Penser au-delà de l'épidémie
La Commissaire a rappelé l’importance pour les gouvernements locaux de rester vigilants face à la montée des groupes extrémistes et xénophobes, qui pourraient capitaliser sur l'effondrement économique causé par l'épidémie. Dans le cas de l'Europe, cette tendance pourrait prendre la forme d’une aggravation des discours de haine et d’exclusion, plus à même de réapparaître dans le contexte de sociétés plus inégales et plus polarisées. Les villes, aux côtés d'autres sphères de gouvernement et de la société civile, devraient travailler ensemble pour combattre cette menace directe pour les démocraties européennes.

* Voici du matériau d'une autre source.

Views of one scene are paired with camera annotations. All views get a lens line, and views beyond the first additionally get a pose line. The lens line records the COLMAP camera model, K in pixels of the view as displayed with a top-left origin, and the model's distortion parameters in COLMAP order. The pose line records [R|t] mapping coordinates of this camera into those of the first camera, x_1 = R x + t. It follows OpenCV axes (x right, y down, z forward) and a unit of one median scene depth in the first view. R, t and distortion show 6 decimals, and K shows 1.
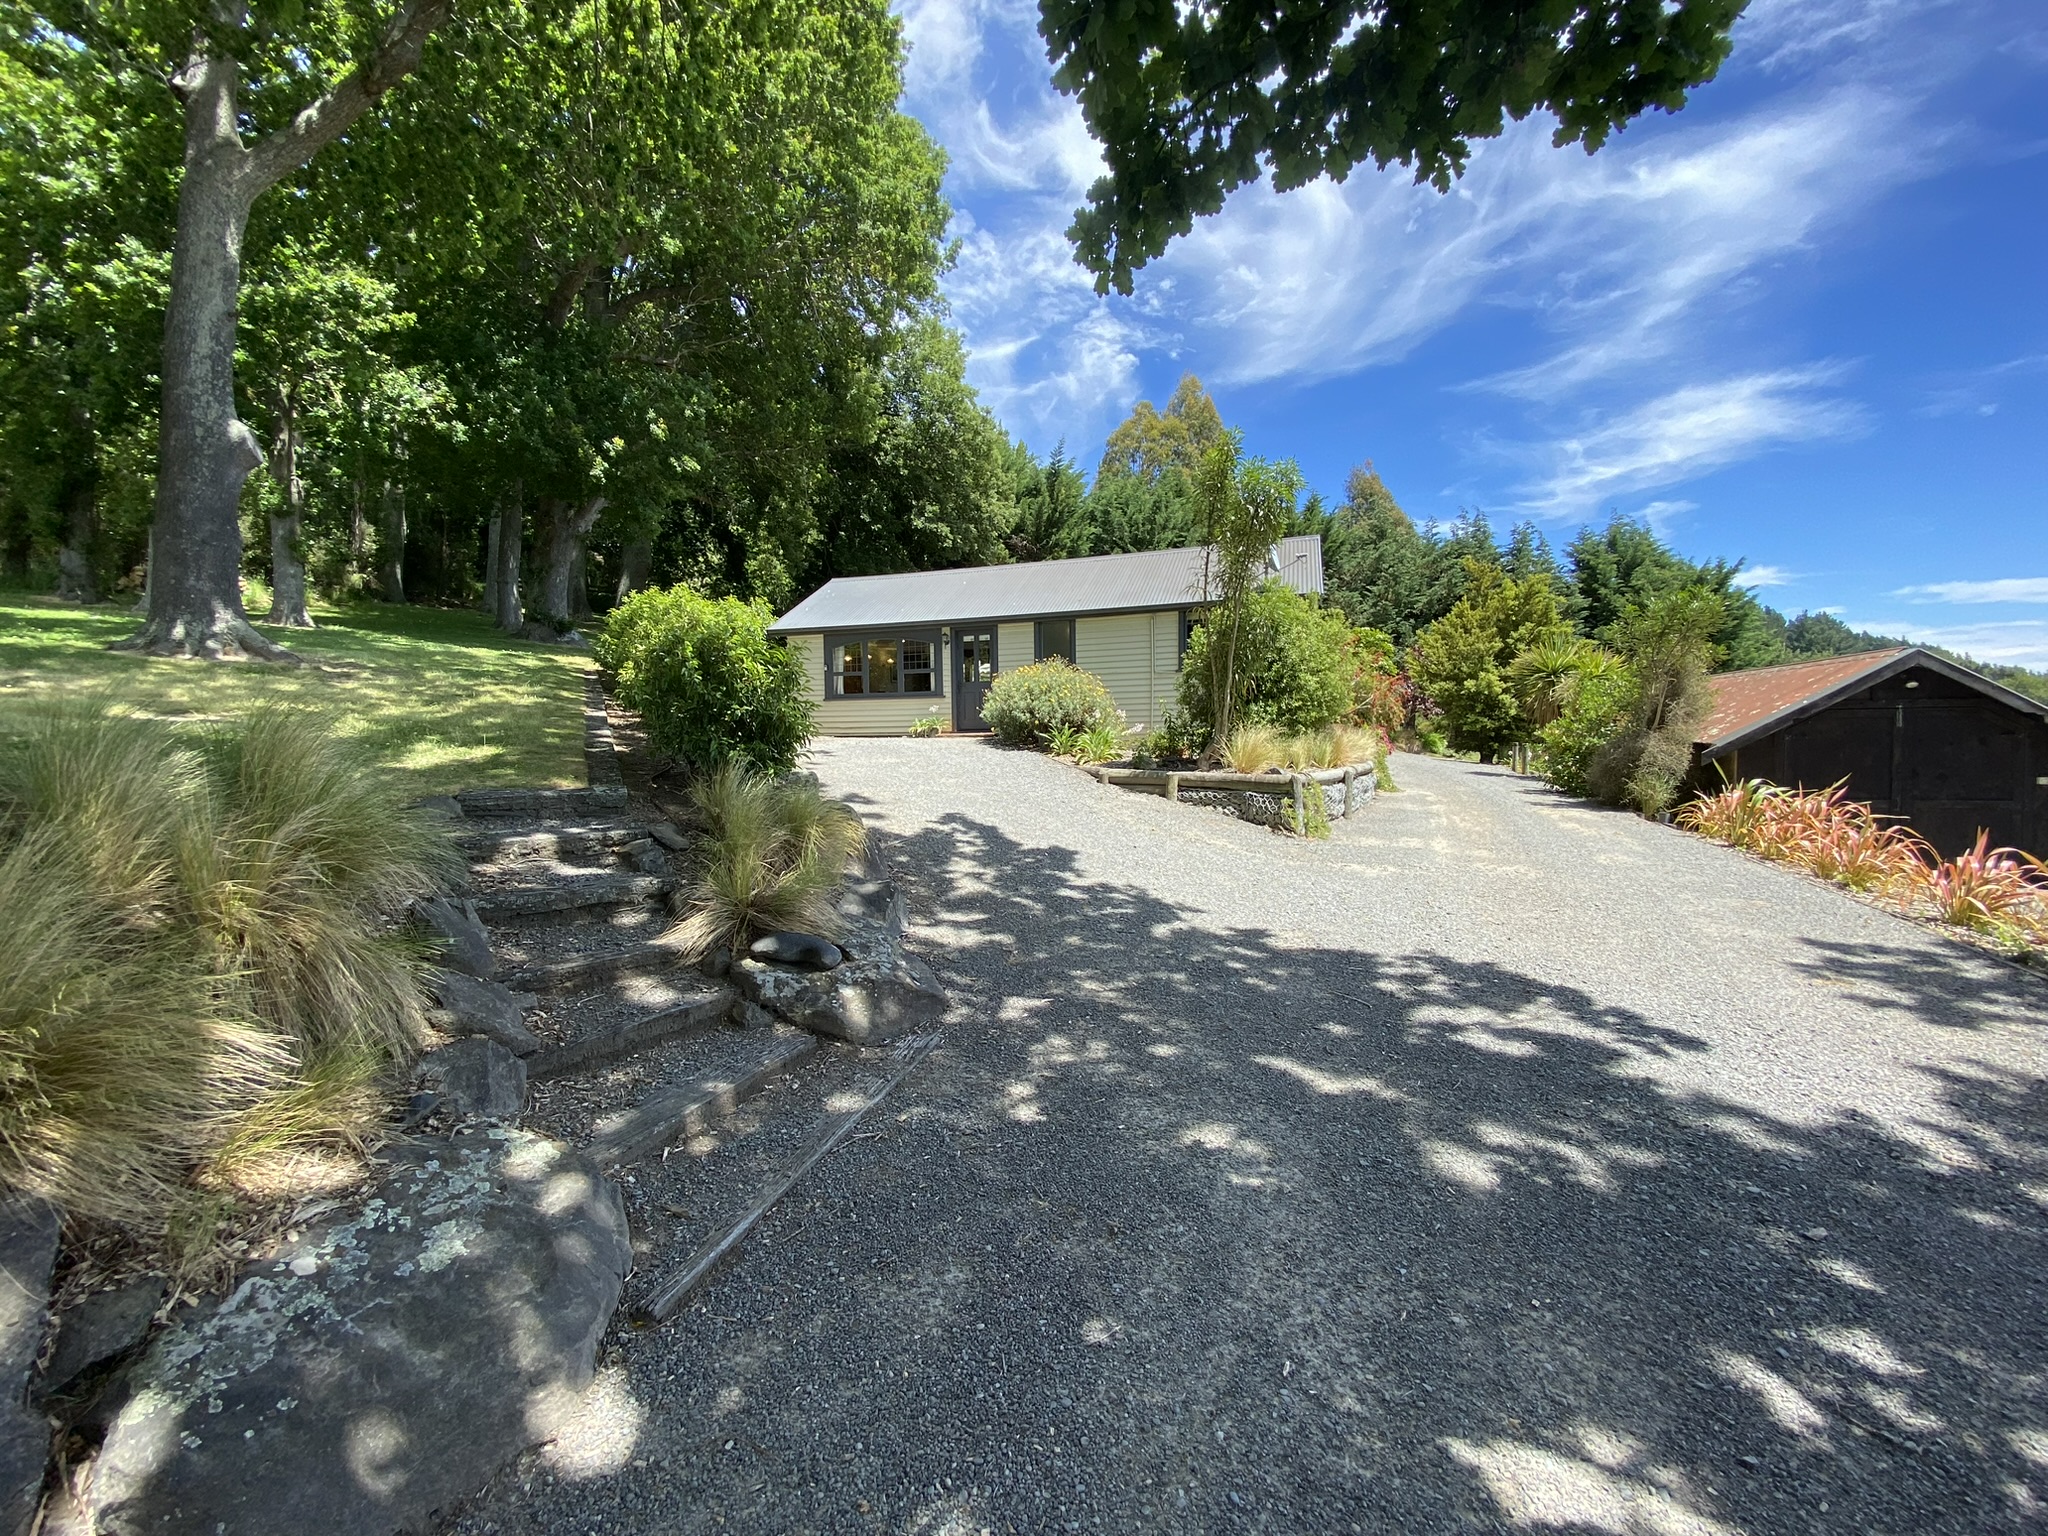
lens RADIAL K [[830.4, 0, 1031.2], [0, 830.4, 761.7], [0, 0, 1]] dist [-0.002088, -0.000275]
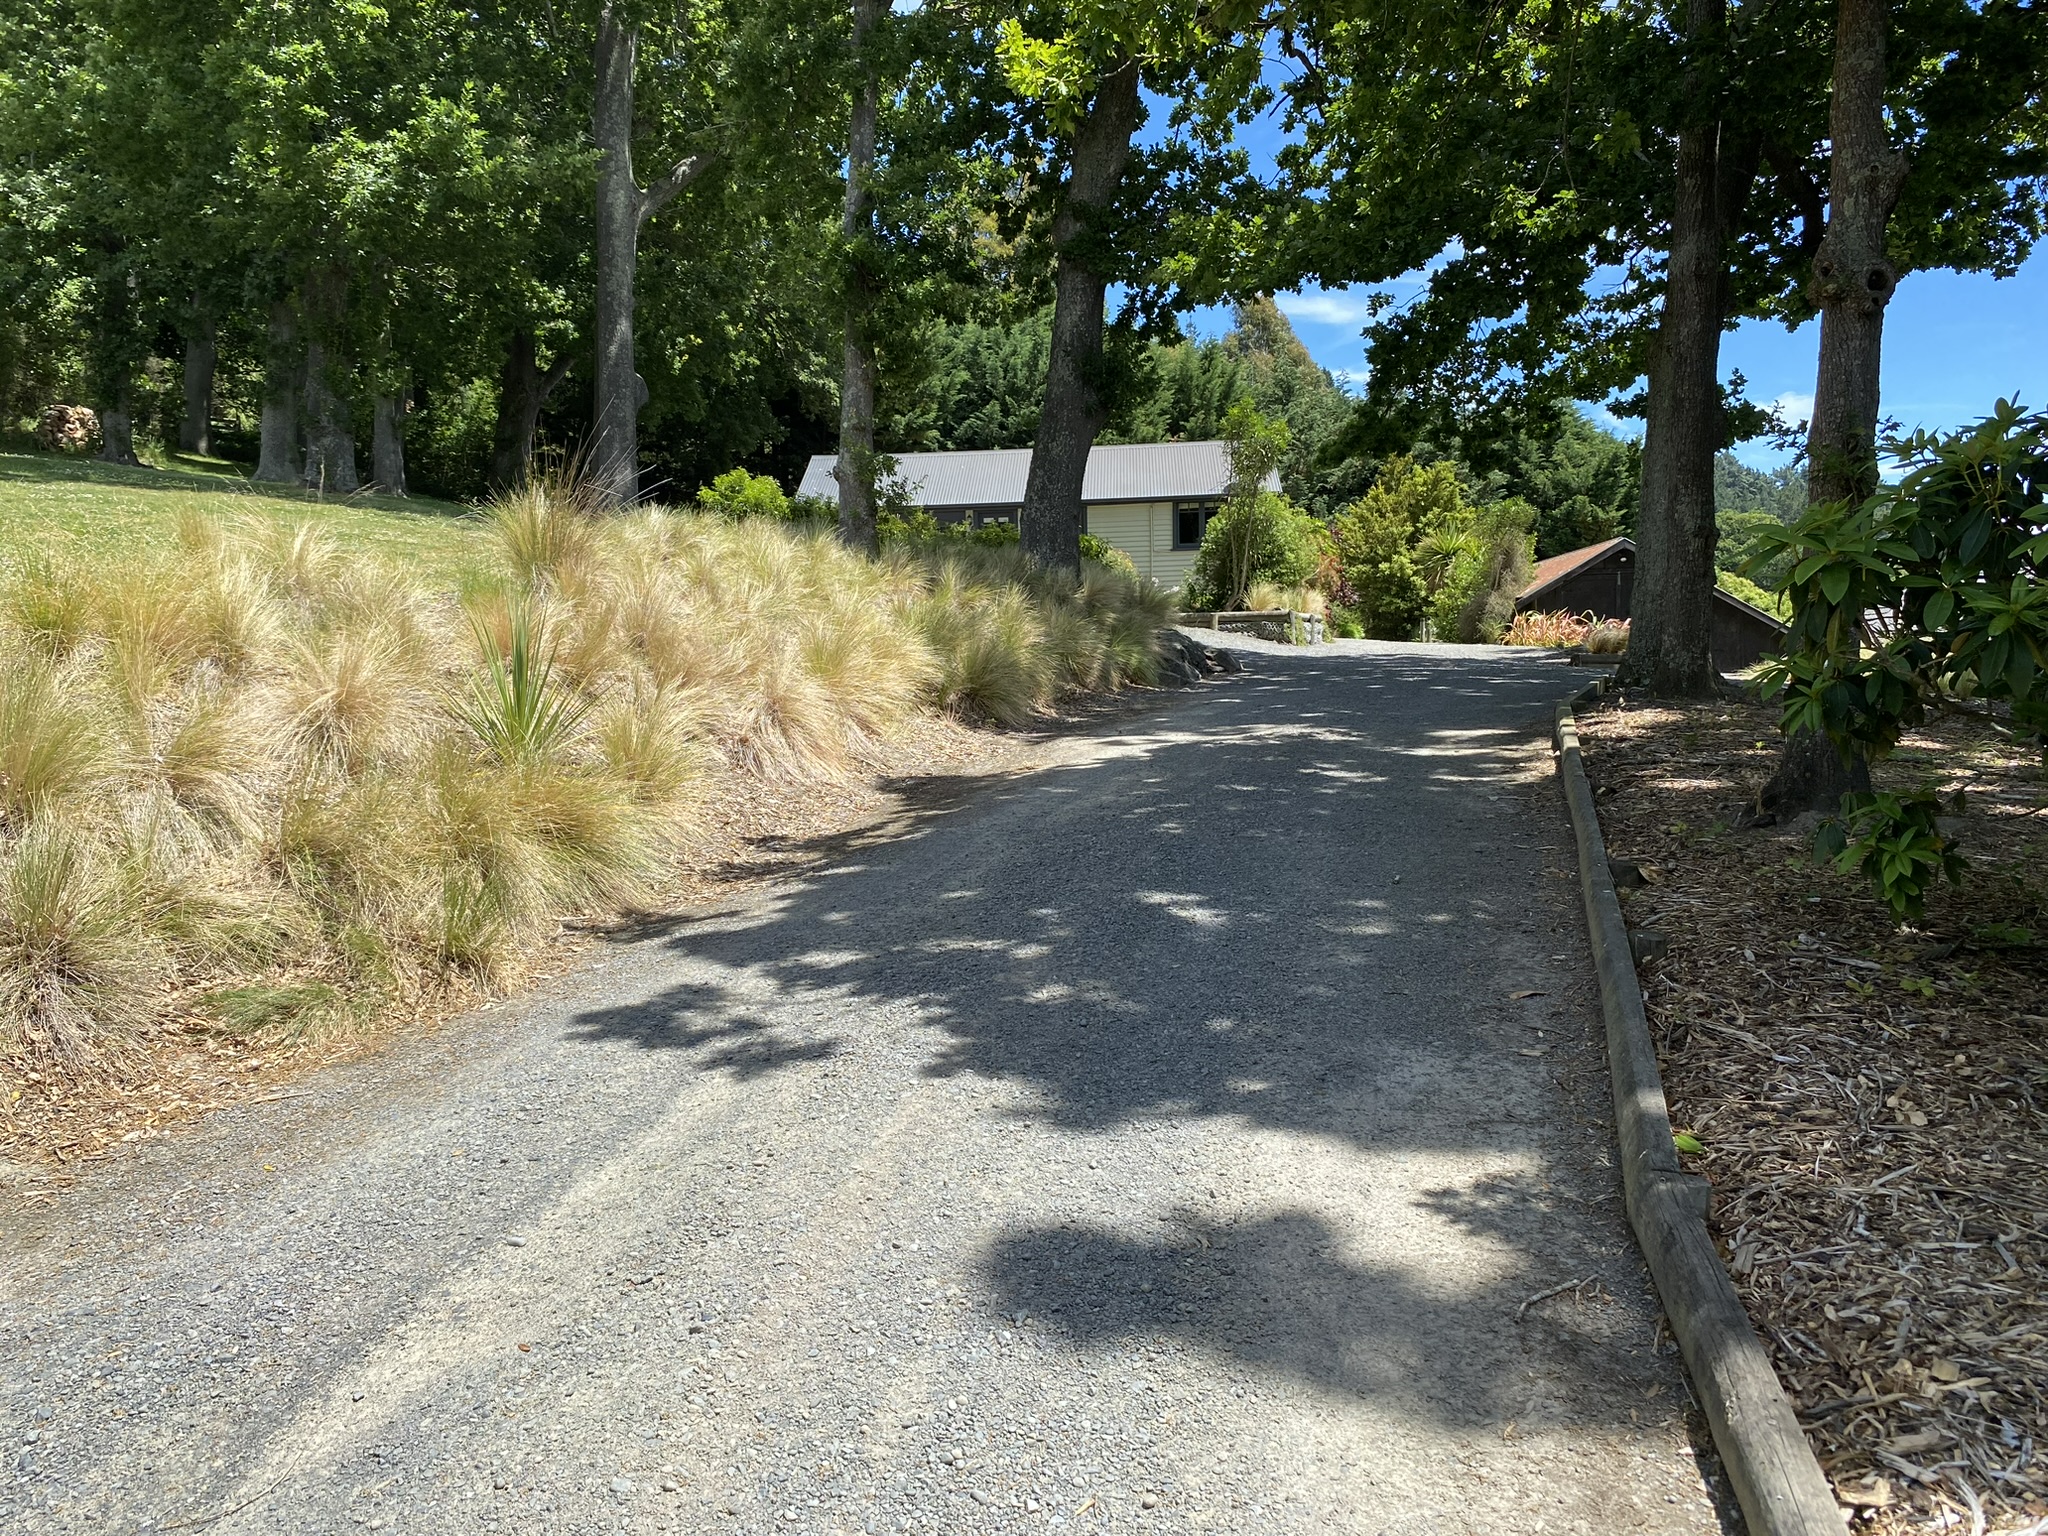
lens RADIAL K [[1548.8, 0, 1021.1], [0, 1548.8, 767.5], [0, 0, 1]] dist [0.065186, 0.000934]
pose [[0.967855, -0.024387, 0.250323, -0.406732], [0.017813, 0.999435, 0.028494, 0.094405], [-0.250876, -0.023119, 0.967743, -0.778115]]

Plus que jamais, les valeurs des droits humains peuvent aider à construire des ponts entre les institutions et les citoyens pour construire des sociétés inclusives : “Les droits humains sont les valeurs auxquelles nous devons nous tenir et apprendre à travailler dessus au niveau local”. Elles peuvent aider à trouver des solutions aux conséquences socio-économiques de la crise et à protéger les groupes qui seront particulièrement touchés par celle-ci, comme les jeunes.
Comme cette crise a également mis en évidence la valeur essentielle des services publics, Mme. Asadi estime que nous devons désormais éviter les erreurs commises dans le passé et ne pas suivre des politiques qui débouchent sur plus d'austérité et qui remettent en cause les mécanismes fondamentaux de protection des droits humains, tels que les systèmes de soins et de santé universels.